How does Similar Web measure how much traffic a site has?

As with Google Trends, I’m always surprised at how quickly conclusions can be drawn from data without having to think about where the data actually comes from and how plausible it is. Especially with Similar Web, this is amazing, because Google has the search data and can read trends from it, but how can Similar Web have data about how many visitors a website or app has? How reliable is this data? Is the reliability sufficient to make important business decisions?

The ancestor of SimilarWeb

In 2006, my former colleague Matt Cutts had once investigated how reliable Alexa’s data is (Alexa used to be an Amazon service that had nothing to do with speech recognition). This service collected data with a browser toolbar (there’s no such thing anymore), i.e. every page a user looked at was logged. Since Alexa was especially interesting for webmasters, pages that are interesting for webmasters were logged. So they were distorted. So if you are already recording the traffic of users, then you have to somehow make sure that the user base somehow corresponds to the network population you want to find out about. That doesn’t mean that the data is completely worthless. If you compare two fashion sites with each other, then they are probably “uninteresting” for the webmaster population (a prejudice, I know), and then you could at least compare them with each other. But you couldn’t compare a fashion page with a webmaster tool page.

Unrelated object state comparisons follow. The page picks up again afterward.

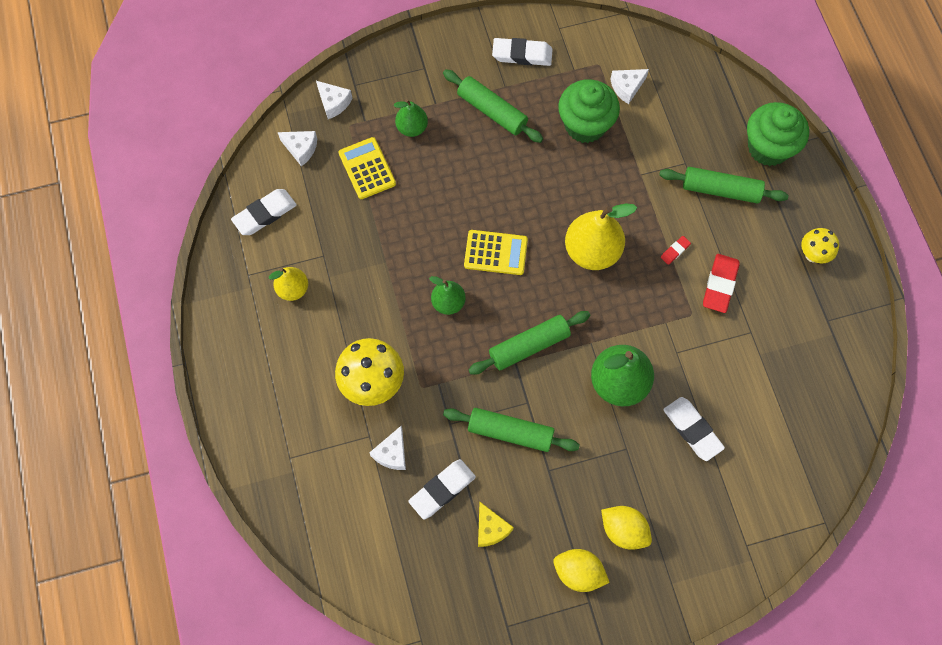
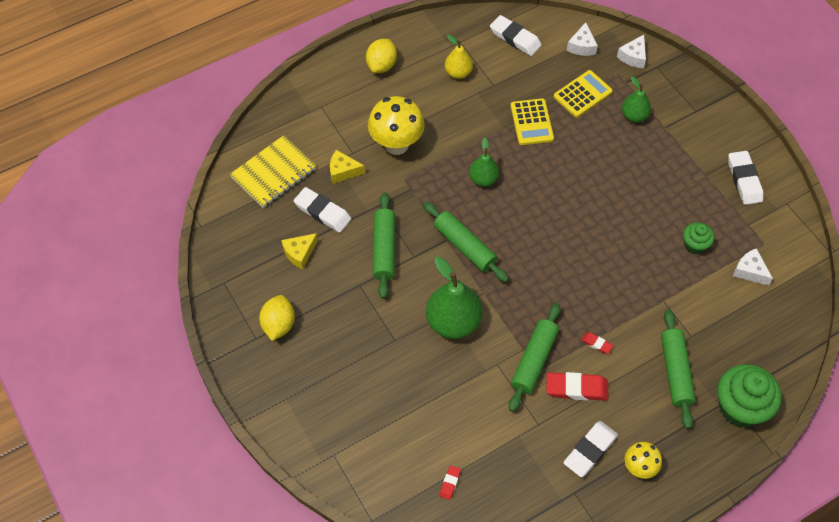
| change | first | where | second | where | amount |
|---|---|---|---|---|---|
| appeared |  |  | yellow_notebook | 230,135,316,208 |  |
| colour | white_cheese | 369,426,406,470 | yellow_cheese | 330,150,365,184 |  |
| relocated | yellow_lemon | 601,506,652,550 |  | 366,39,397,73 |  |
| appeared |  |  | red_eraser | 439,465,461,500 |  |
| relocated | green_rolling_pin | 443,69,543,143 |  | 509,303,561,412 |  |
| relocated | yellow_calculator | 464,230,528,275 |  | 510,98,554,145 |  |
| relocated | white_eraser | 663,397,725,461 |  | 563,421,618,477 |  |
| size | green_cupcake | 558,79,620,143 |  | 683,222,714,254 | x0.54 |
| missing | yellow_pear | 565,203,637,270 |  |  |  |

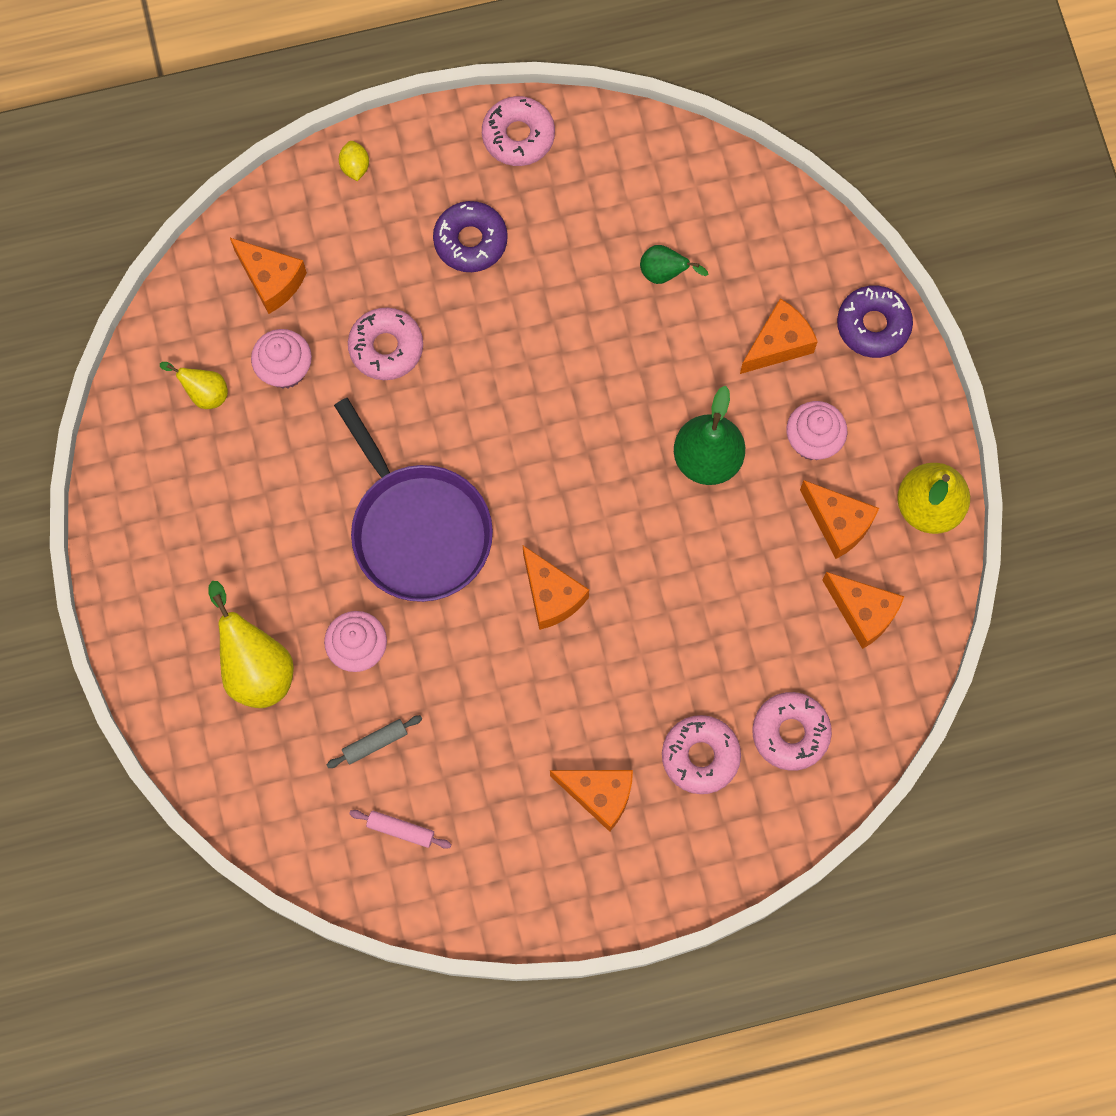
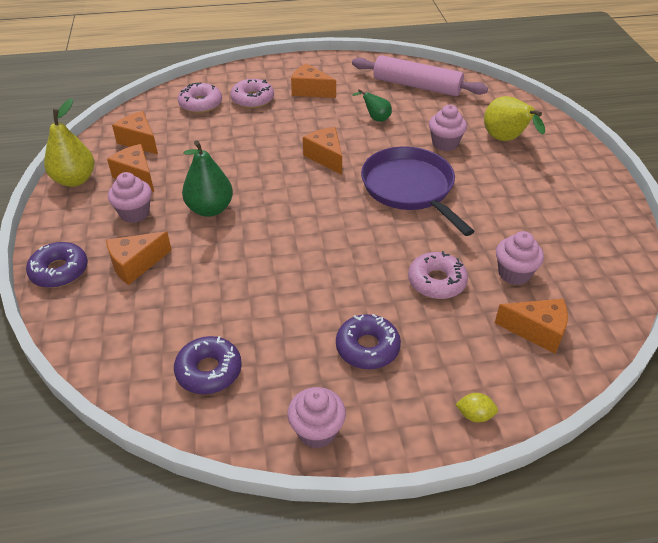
| change | first | where | second | where | amount |
|---|---|---|---|---|---|
| appeared |  |  | purple_donut | 174,336,242,394 |  |
| exchanged | pink_donut | 482,96,555,166 | pink_cupcake | 287,387,346,449 |  |
| size | pink_rolling_pin | 349,810,452,849 |  | 352,55,488,96 | x2.47 |
| relocated | green_pear | 640,245,708,284 |  | 352,89,392,122 |  |
| spun | yellow_lemon | 339,141,369,181 |  | 455,393,498,422 | 75 degrees counterclockwise |
| spun | orange_cheese | 230,238,307,314 |  | 495,299,568,354 | 150 degrees clockwise |
| missing | yellow_pear | 160,362,228,409 |  |  |  |
| missing | grey_rolling_pin | 327,715,422,768 |  |  |  |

But where does Similar Web get the data from? On their website they give 4 sources:

An international panel
crawling
ISP data
direct measurements

Data collection via a panel

The panel is not explained in detail, but if you do only minimal research, you will quickly find browser extensions. These are probably the successors of the earlier browser toolbars. What is the advantage of the Similar Web Extension? It offers exactly what Similar Web offers: You can see with one click how many users the currently viewed page has, where they come from, and so on. The Similar Web-Extension does not only work at home if you are currently viewing the data for a page, but for every page you are viewing.

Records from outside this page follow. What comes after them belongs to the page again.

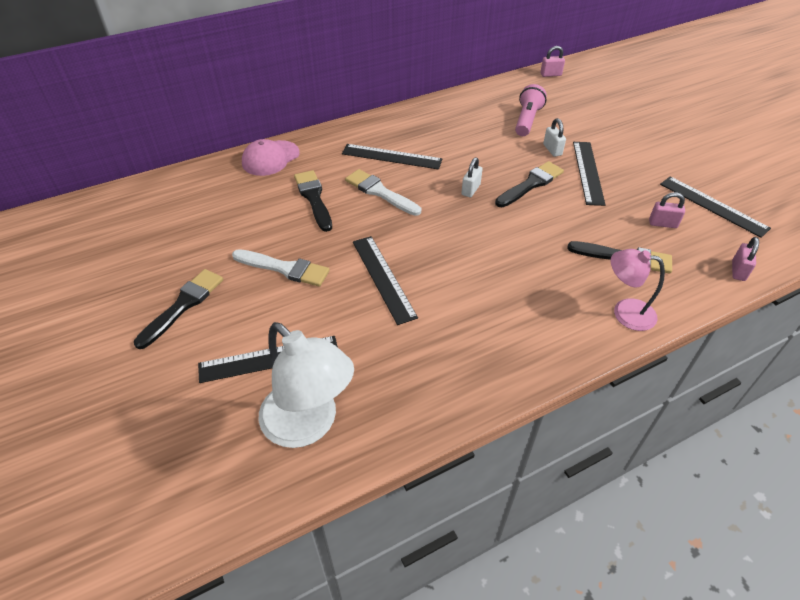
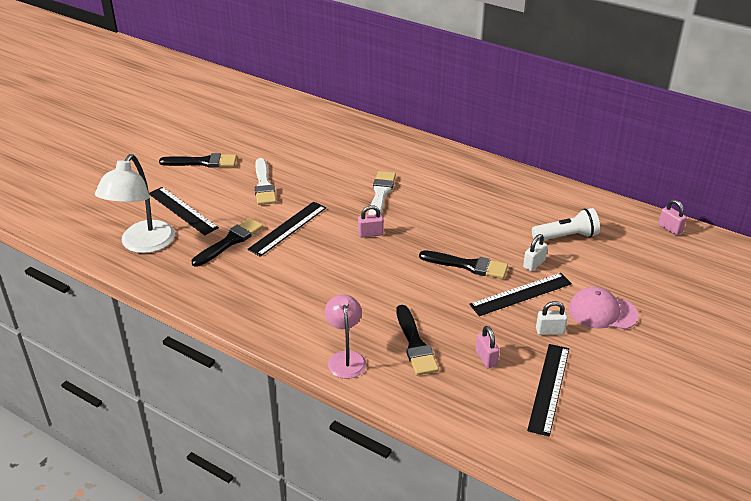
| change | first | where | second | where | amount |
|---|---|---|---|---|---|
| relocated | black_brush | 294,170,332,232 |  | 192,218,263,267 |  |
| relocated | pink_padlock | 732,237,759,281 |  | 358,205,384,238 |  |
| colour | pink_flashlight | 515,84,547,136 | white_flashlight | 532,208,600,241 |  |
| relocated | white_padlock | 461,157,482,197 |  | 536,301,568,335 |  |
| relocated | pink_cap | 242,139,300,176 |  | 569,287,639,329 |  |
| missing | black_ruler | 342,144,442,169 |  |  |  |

If you consider for whom such data is interesting and who then installs such an extension, then we have arrived at the data quality of the Alexa Top Sites. Webmasters, marketing people, search engine optimizers, all these people have a higher probability to install this extension than for example a teenager or my mother.

Crawling

What exactly Similar Web crawls is still a mystery to me, especially why a crawling can give information about how much traffic a page has. Strictly speaking, you only cause traffic with a crawler Similar Web says, “[we] scan every public website to create a highly accurate map of the digital world”. Probably links will be read here, maybe topics will be recognized automatically.

ISP traffic

Unfortunately, Similar Web does not say which ISPs they get traffic data from. It’s probably forbidden in Germany, but in some countries it will certainly be allowed for an Internet service provider to have Similar Web’s colleagues record all the traffic they receive through their cables. That would of course be a very good database. But not every ISP is the same. Would we trust the data if, for example, AOL users were in it (do they still exist at all)?

Direct measurements

This is where it gets exciting, because companies can link their web analytics data, in this case Google Analytics, directly to Similar Web, so that the data measured by Google Analytics is available to all Similar Web users. Then the site says “verified”. Why should you do that? You don’t get anything for it, instead you can expect more advertising revenue or strengthen your brand. Quite weak arguments, I think, but there are still some sites that do.

How reliable is Similar Web data really?

Of course, the direct measurements are reliable. It becomes difficult with all other data sources. These make up the majority of the measurements. Only a fraction of the Similar Web data is based on my sample of direct measurement data. But here you could certainly create models based on the accurately measured data and the inaccurately measured data. If I know how the data from spiegel.de is accurate and what the inaccurately measured data looks like, then I could, for example, calculate the panel bias and compensate for other pages. And I could do the same with all other data.

But does it really work? Let’s take a look at a measurement of Similar Web for one of my pages:

Apparently the number of visitors fluctuates between as good as nothing and 6,000 users. There are no clear patterns. And now we look at the real numbers from Google Analytics:

It’s the same time period. And yet the unique traffic patterns from the Google Analytics data are not recognizable in the Similar Web data. The data is simply wrong.

Result

Can you use Similar Web at all? I would advise you to be very careful if the data does not come from a direct measurement. Of course, the question can now arise as to what else to use. The counter-question is what to do with data that you can’t be sure is correct at all. If I had to make a business decision that might cost a lot of money, I wouldn’t rely on that data. For a first glance…? We also know that a “first glance” can quickly become a “fact” because it fits so well into one’s own argumentation.